■ **MATERIAL SHOWN**:
================

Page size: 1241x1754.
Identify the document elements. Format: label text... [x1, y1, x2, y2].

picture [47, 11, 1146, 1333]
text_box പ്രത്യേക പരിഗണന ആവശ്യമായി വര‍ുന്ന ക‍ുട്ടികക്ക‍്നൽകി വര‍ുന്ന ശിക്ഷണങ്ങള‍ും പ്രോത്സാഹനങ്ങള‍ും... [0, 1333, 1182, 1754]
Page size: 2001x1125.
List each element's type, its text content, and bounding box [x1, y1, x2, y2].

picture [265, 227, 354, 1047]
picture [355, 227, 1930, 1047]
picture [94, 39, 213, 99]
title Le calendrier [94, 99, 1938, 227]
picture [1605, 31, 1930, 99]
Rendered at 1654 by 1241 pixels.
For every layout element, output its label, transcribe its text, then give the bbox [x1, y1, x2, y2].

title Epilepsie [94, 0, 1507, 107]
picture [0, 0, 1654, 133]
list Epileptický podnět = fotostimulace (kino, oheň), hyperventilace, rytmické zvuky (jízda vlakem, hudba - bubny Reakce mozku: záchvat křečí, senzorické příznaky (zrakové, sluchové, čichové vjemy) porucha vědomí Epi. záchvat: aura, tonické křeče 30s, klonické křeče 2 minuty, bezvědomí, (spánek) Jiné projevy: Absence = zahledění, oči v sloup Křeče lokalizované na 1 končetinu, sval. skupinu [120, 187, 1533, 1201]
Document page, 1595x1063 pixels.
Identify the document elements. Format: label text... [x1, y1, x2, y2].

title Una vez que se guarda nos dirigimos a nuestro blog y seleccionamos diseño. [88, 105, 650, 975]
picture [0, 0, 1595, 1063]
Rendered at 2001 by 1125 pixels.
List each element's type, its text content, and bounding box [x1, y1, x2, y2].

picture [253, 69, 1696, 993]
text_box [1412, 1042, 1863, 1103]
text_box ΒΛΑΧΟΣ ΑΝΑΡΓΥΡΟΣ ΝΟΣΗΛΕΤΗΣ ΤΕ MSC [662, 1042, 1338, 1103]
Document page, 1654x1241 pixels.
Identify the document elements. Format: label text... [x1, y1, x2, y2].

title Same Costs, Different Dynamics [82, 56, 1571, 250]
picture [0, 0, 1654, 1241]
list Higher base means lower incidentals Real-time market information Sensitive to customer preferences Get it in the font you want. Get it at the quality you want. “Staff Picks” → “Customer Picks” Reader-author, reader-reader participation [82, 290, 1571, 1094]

================

■ **PROBLEM TO WORK ON**: Rewrite all the lines in the items above as a single numbered list, omitting any blank lines.

■ **TASK SOLUTION**:
1. Page size: 1241x1754.
2. Identify the document elements. Format: label text... [x1, y1, x2, y2].
3. picture [47, 11, 1146, 1333]
4. text_box പ്രത്യേക പരിഗണന ആവശ്യമായി വര‍ുന്ന ക‍ുട്ടികക്ക‍്നൽകി വര‍ുന്ന ശിക്ഷണങ്ങള‍ും പ്രോത്സാഹനങ്ങള‍ും... [0, 1333, 1182, 1754]
5. Page size: 2001x1125.
6. List each element's type, its text content, and bounding box [x1, y1, x2, y2].
7. picture [265, 227, 354, 1047]
8. picture [355, 227, 1930, 1047]
9. picture [94, 39, 213, 99]
10. title Le calendrier [94, 99, 1938, 227]
11. picture [1605, 31, 1930, 99]
12. Rendered at 1654 by 1241 pixels.
13. For every layout element, output its label, transcribe its text, then give the bbox [x1, y1, x2, y2].
14. title Epilepsie [94, 0, 1507, 107]
15. picture [0, 0, 1654, 133]
16. list Epileptický podnět = fotostimulace (kino, oheň), hyperventilace, rytmické zvuky (jízda vlakem, hudba - bubny Reakce mozku: záchvat křečí, senzorické příznaky (zrakové, sluchové, čichové vjemy) porucha vědomí Epi. záchvat: aura, tonické křeče 30s, klonické křeče 2 minuty, bezvědomí, (spánek) Jiné projevy: Absence = zahledění, oči v sloup Křeče lokalizované na 1 končetinu, sval. skupinu [120, 187, 1533, 1201]
17. Document page, 1595x1063 pixels.
18. Identify the document elements. Format: label text... [x1, y1, x2, y2].
19. title Una vez que se guarda nos dirigimos a nuestro blog y seleccionamos diseño. [88, 105, 650, 975]
20. picture [0, 0, 1595, 1063]
21. Rendered at 2001 by 1125 pixels.
22. List each element's type, its text content, and bounding box [x1, y1, x2, y2].
23. picture [253, 69, 1696, 993]
24. text_box [1412, 1042, 1863, 1103]
25. text_box ΒΛΑΧΟΣ ΑΝΑΡΓΥΡΟΣ ΝΟΣΗΛΕΤΗΣ ΤΕ MSC [662, 1042, 1338, 1103]
26. Document page, 1654x1241 pixels.
27. Identify the document elements. Format: label text... [x1, y1, x2, y2].
28. title Same Costs, Different Dynamics [82, 56, 1571, 250]
29. picture [0, 0, 1654, 1241]
30. list Higher base means lower incidentals Real-time market information Sensitive to customer preferences Get it in the font you want. Get it at the quality you want. “Staff Picks” → “Customer Picks” Reader-author, reader-reader participation [82, 290, 1571, 1094]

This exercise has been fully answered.